[Layout element annotations]:
▬▬▬▬▬▬▬▬▬▬

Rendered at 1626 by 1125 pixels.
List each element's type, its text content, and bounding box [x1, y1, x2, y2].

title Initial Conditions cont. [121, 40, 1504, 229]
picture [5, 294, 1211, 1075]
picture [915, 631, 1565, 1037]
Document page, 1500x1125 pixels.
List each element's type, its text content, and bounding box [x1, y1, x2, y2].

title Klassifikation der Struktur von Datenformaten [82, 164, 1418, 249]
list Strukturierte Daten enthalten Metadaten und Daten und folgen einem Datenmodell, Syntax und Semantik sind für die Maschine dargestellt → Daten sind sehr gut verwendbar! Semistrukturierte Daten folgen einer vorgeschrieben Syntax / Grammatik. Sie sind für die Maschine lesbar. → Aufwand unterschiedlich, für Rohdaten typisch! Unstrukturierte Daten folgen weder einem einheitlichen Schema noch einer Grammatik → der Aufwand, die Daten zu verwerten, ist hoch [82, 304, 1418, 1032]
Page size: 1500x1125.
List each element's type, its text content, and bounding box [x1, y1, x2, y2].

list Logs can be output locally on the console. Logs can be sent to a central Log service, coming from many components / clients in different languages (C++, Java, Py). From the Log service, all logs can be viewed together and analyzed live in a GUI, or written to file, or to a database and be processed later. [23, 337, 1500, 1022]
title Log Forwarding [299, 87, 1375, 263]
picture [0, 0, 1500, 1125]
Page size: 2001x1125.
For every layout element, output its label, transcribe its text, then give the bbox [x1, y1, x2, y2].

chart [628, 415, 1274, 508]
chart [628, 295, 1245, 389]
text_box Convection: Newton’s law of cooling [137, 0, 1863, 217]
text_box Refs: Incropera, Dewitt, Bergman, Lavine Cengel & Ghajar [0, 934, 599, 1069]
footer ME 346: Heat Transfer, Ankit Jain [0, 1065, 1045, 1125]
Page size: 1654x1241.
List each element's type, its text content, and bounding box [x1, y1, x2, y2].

▬▬▬▬▬▬▬▬▬▬

[Direction]: Rewrite the rows from the line containing "Page size: 1654x1241." through the end of the rows, replacing "text content" with "visible text" and leaving everything else unchanged.

[Answer to the task]:
Page size: 1654x1241.
List each element's type, its visible text, and bounding box [x1, y1, x2, y2].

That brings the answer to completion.